Viele Führungskräfte kontrollieren, obwohl sie Vertrauen fördern wollen. Dieser Artikel zeigt, wie bewusste Steuerung gelingt – im Denken, Fühlen und Handeln.

Zwischen Theorie und Führungsalltag klafft eine Lücke

Führungskräfte kennen die Prinzipien wirksamer Führung: klare Kommunikation, Vertrauen, Feedback auf Augenhöhe. Viele haben Trainings besucht, Bücher gelesen, Methoden gelernt – und doch erleben sie sich im Alltag oft reaktiv, angespannt oder kontrollierend. Was im Seminar klar war, verflüchtigt sich im Spannungsfeld zwischen E-Mail-Flut, Teamkonflikten und Entscheidungsdruck.

Woran liegt das?

In den meisten Fällen auf jeden Fall nicht am fehlenden Wissen sondern daran, dass Erkenntnis allein keine Veränderung schafft. Wirkung entsteht erst, wenn Einsicht verkörpert wird – im Verhalten, im Nervensystem, in der Haltung. Genau hier liegt der Schlüssel: Führung ist kein kognitives Konzept. Sie ist verkörperte Praxis.

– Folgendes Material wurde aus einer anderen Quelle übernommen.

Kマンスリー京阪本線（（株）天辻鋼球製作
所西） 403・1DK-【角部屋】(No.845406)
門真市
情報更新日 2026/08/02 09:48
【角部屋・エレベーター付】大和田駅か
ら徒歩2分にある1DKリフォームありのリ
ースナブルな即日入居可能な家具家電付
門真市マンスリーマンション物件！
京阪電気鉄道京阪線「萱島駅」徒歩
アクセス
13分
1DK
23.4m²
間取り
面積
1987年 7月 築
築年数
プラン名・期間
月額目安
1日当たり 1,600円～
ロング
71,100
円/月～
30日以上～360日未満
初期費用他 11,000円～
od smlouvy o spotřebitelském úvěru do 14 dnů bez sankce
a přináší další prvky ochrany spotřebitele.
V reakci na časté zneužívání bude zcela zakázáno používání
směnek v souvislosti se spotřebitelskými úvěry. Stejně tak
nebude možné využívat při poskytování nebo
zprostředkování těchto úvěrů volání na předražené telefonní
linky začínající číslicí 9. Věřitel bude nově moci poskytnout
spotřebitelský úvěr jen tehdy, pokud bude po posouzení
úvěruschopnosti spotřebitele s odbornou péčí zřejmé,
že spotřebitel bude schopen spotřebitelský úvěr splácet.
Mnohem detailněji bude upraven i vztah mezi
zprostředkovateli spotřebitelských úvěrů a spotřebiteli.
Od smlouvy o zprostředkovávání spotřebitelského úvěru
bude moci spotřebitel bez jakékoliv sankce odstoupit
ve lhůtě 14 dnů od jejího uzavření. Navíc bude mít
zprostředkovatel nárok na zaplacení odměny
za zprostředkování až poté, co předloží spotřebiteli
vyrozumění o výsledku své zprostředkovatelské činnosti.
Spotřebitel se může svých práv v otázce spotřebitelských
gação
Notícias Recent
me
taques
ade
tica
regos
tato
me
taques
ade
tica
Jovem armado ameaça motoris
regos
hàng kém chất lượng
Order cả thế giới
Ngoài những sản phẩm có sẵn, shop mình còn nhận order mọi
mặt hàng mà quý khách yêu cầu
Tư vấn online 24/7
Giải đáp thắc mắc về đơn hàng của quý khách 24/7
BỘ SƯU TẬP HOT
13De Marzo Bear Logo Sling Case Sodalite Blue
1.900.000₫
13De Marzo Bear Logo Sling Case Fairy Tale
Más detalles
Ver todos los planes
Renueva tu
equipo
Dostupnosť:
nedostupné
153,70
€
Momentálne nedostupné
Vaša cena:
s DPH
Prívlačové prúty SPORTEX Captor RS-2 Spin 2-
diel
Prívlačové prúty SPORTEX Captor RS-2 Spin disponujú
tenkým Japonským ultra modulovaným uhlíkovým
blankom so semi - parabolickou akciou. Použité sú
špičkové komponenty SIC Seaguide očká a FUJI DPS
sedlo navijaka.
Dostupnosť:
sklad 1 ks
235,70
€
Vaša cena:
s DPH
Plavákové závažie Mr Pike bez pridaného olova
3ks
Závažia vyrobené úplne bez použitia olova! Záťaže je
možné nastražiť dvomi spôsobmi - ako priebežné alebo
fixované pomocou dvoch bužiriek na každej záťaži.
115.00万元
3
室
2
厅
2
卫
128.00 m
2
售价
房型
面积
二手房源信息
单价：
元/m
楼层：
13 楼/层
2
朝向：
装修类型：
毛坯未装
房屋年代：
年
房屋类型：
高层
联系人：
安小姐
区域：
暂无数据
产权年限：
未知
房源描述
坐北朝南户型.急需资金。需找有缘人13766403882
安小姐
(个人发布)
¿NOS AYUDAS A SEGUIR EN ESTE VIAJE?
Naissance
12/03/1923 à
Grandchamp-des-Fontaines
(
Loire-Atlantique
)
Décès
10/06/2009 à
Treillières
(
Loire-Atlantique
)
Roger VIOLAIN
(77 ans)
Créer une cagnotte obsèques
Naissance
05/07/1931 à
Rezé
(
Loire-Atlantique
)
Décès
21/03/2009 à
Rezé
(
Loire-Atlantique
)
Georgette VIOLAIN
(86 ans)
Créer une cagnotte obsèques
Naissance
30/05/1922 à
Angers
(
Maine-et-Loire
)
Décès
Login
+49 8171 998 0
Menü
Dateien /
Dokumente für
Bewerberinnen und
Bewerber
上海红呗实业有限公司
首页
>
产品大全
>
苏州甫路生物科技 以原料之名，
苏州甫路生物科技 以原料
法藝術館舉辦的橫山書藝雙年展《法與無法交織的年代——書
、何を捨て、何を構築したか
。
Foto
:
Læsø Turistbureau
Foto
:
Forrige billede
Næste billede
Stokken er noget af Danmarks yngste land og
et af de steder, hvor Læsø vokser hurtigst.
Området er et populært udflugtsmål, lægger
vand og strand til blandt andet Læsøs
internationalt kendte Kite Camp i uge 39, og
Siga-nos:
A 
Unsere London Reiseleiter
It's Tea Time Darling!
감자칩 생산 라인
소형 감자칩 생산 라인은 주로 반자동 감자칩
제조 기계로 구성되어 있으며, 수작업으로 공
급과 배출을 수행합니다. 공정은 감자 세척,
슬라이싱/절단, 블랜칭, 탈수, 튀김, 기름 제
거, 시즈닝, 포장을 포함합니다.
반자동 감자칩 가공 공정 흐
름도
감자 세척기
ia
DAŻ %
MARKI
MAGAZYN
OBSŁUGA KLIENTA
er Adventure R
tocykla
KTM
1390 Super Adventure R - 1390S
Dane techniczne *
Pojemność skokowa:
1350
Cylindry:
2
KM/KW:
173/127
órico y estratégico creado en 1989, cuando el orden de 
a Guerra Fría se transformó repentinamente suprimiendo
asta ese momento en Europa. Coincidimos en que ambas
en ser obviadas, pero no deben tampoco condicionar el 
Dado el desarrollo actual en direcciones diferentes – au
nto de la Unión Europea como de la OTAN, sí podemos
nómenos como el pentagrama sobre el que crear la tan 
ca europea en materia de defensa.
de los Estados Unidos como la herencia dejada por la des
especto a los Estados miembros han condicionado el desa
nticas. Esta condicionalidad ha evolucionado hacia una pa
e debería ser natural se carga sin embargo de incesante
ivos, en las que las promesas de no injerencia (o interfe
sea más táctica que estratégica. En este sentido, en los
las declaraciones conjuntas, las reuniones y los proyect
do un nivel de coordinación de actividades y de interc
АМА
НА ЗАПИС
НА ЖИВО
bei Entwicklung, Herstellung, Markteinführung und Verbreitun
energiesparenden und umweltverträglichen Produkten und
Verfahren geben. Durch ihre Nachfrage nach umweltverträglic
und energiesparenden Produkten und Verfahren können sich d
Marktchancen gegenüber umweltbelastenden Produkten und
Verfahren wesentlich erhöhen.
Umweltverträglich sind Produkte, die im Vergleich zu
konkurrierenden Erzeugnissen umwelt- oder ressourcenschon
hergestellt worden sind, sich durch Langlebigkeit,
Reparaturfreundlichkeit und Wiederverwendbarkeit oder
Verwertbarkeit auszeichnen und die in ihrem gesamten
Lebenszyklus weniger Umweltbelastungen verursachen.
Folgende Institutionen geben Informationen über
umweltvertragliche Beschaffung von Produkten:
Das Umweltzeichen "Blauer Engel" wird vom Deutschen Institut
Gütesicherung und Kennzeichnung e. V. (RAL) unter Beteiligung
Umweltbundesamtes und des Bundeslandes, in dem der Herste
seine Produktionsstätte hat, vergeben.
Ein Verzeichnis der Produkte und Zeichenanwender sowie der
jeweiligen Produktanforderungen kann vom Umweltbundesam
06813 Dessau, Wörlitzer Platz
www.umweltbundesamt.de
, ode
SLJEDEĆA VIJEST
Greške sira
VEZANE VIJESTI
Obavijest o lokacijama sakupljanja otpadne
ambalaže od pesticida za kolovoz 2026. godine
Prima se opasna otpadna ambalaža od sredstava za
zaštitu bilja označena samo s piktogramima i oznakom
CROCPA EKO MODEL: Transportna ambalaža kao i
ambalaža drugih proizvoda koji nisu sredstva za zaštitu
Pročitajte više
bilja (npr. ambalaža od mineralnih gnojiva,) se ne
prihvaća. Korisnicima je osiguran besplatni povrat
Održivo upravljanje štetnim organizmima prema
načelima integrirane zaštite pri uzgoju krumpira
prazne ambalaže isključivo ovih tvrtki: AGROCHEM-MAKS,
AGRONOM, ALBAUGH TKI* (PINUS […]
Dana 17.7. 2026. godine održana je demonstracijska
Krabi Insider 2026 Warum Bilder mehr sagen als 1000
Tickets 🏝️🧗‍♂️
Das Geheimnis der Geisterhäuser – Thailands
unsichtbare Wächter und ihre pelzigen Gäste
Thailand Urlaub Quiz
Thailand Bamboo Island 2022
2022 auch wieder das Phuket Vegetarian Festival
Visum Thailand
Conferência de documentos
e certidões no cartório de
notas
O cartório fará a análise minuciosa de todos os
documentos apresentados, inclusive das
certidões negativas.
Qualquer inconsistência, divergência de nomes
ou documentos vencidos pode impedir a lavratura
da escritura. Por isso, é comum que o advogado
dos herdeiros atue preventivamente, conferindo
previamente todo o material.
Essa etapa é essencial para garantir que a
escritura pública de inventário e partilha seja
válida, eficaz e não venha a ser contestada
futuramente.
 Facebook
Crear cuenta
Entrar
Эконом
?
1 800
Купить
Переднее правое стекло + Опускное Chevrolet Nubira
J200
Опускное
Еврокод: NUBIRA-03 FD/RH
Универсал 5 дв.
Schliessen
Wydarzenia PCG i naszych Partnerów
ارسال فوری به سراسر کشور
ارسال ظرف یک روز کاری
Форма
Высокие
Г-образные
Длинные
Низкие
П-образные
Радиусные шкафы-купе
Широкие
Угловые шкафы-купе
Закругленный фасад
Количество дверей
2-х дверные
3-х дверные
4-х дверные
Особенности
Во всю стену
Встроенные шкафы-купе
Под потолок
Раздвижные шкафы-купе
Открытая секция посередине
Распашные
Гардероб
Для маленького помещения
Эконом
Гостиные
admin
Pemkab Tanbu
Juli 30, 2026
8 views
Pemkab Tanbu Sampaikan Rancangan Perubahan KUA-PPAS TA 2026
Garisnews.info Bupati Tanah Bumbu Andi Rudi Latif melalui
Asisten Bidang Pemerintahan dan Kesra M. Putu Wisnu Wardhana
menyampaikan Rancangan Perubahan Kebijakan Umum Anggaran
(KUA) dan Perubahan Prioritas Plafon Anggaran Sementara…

Kontrolle gibt Sicherheit – aber zu welchem Preis?

Unsicherheit und Komplexität fördern einen Führungsstil, der nach Kontrolle ruft. Kontrolle erscheint auf den ersten Blick als zuverlässige Strategie: Sie prüft, greift ein, bewertet. Sie verlangt nach messbaren Vorgaben und überprüfbaren Ergebnissen. Doch sie wirkt rückwärtsgewandt – sie sichert Bestehendes, anstatt Neues zu ermöglichen.

Steuerung ist das Gegenmodell. Sie orientiert sich an Zukunft, Entwicklung und Gestaltungsspielraum. Sie erfordert Klarheit, Vertrauen und eine Kommunikation, die nicht bewertet, sondern befähigt. Wer steuert, schafft Bedingungen für Eigenverantwortung.

Steuerung heißt nicht „laufen lassen“. Sie heißt: so viel Orientierung wie nötig – so viel Vertrauen wie möglich. Beides ist notwendig – aber in Momenten von Unsicherheit zeigt sich, worauf eine Führungskraft zurückgreift: auf strukturierende Kontrolle oder auf verbindende Präsenz. Letzteres verlangt mehr als Methodenwissen. Es braucht Verkörperung.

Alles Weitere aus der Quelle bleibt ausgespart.